謝風月沒在湯泉鎮待多久,她總覺得這地方不吉利,一出門就能遇上那種禍事,她將那事思來想去的反復琢磨,只能得到一個結果。
那就是她倒霉催的,一不小心成了筏子。
她雖不知道是誰安排的這事,目的又是什么,可總歸繞不開權利二字,想要在小滿花場那日徒生事端,目標只有那些前去游玩的士族郎君女郎們,總不能是為了那些看熱鬧的百姓吧。
謝風月遣了李小寶去尋一個鏢局護送入京,也就這百八十里地了,她可不想在出事了。
天剛亮,人間煙火初起。
鏢師就帶著五六個高大威猛的壯漢等候在客棧外了,原是四五月的天氣,晨間涼風襲來,還是能讓人冷的一哆嗦。
為首的是個光著膀子的漢子叫胡二,從他父親那一代起,就是以得力護主聞名的鏢師了,他胳膊上的突出的肌肉像是一座座小山,看著就覺得心里踏實。
“今兒個是筆大買賣,都打精神頭來,這家主人可是出了三十兩銀子,就送到盛京里頭,等她租下屋舍就行了。”
近些年百姓生活越來越不好過了,鏢局生意也是一年不如一年,平河郡大一點的商戶們都是依附于某個家族。
他們有專門的護衛護送,用不上鏢局,小點的商家又根本不會送遠鏢,原本的鏢局的鏢師們也走的七七八八了。

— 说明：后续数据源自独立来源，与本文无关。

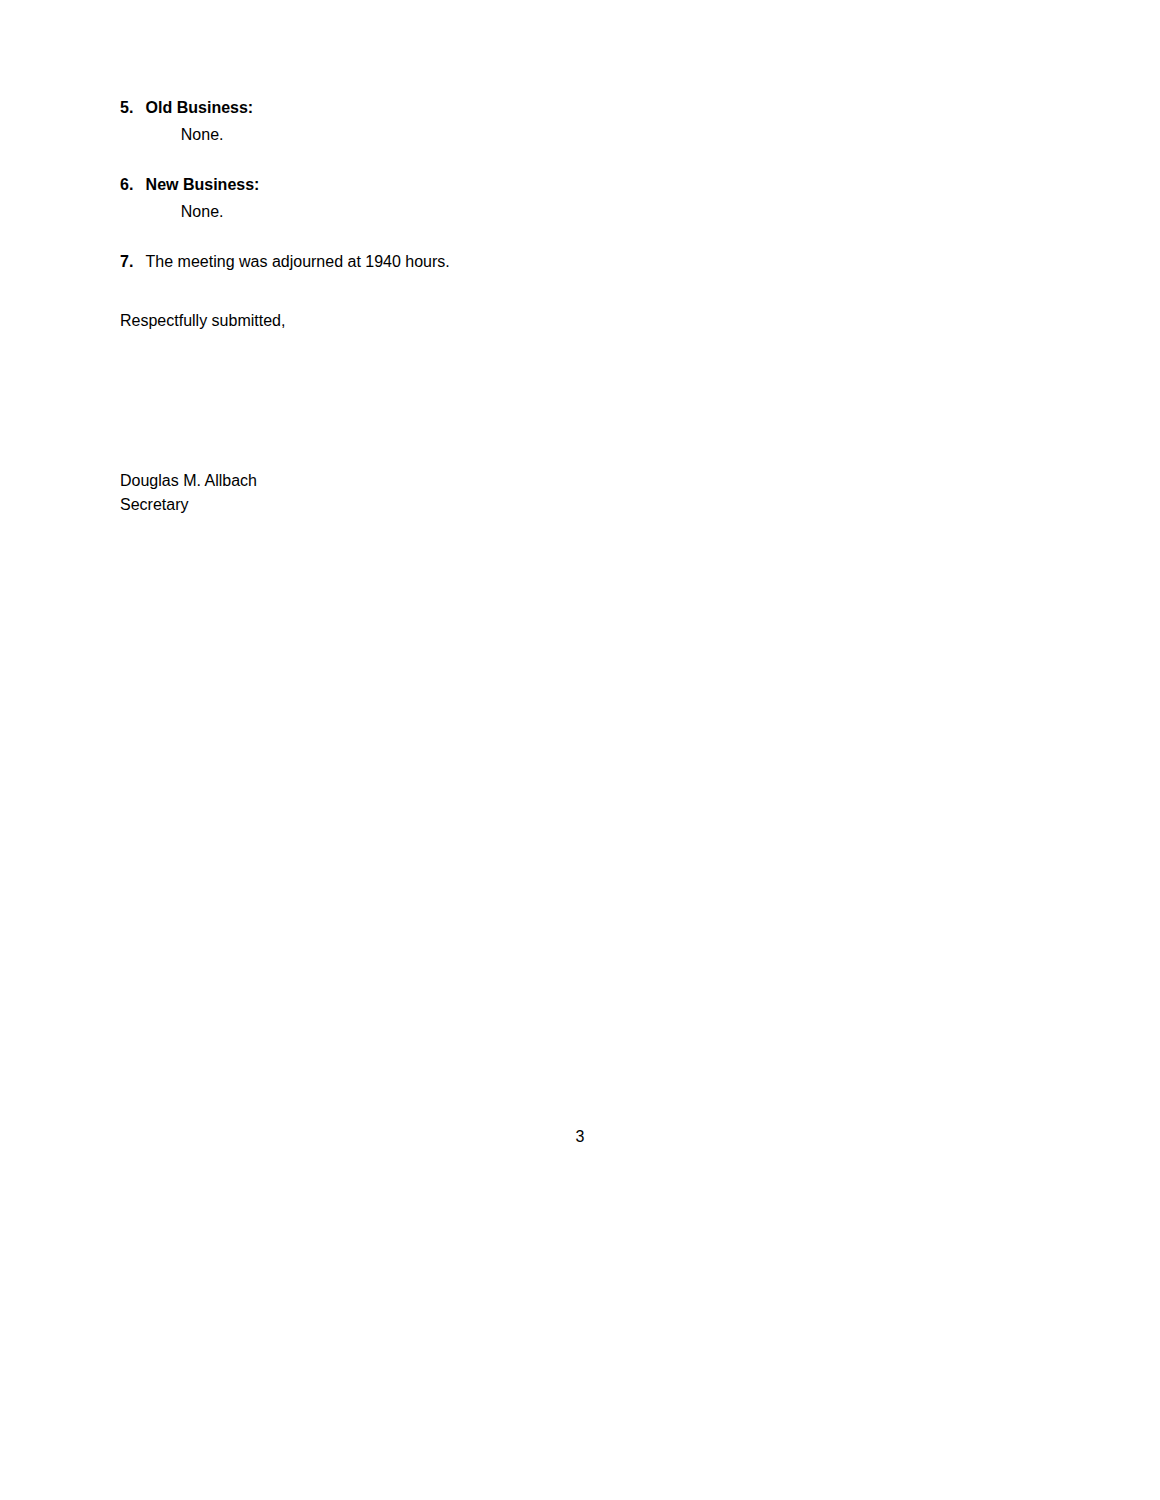5. Old Business:
None.
6. New Business:
None.
7. The meeting was adjourned at 1940 hours.
Respectfully submitted,
Douglas M. Allbach
Secretary
3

現下只剩下他帶著幾個弟兄接點護送貴人的活計勉強維持生計了。
幾人一聽這差事又輕松錢又多,都趕緊理了理衣襟,以免這副不修邊幅的模樣落在主家面前當屬不敬。
等到謝風月收拾好,結了客棧銀錢后,一出門就見著幾人站的筆直圍著在馬車旁。
她眼神似有若無的掃過幾人,目前看著還挺滿意的,起碼一個個的人高馬大,唬人倒是有一手。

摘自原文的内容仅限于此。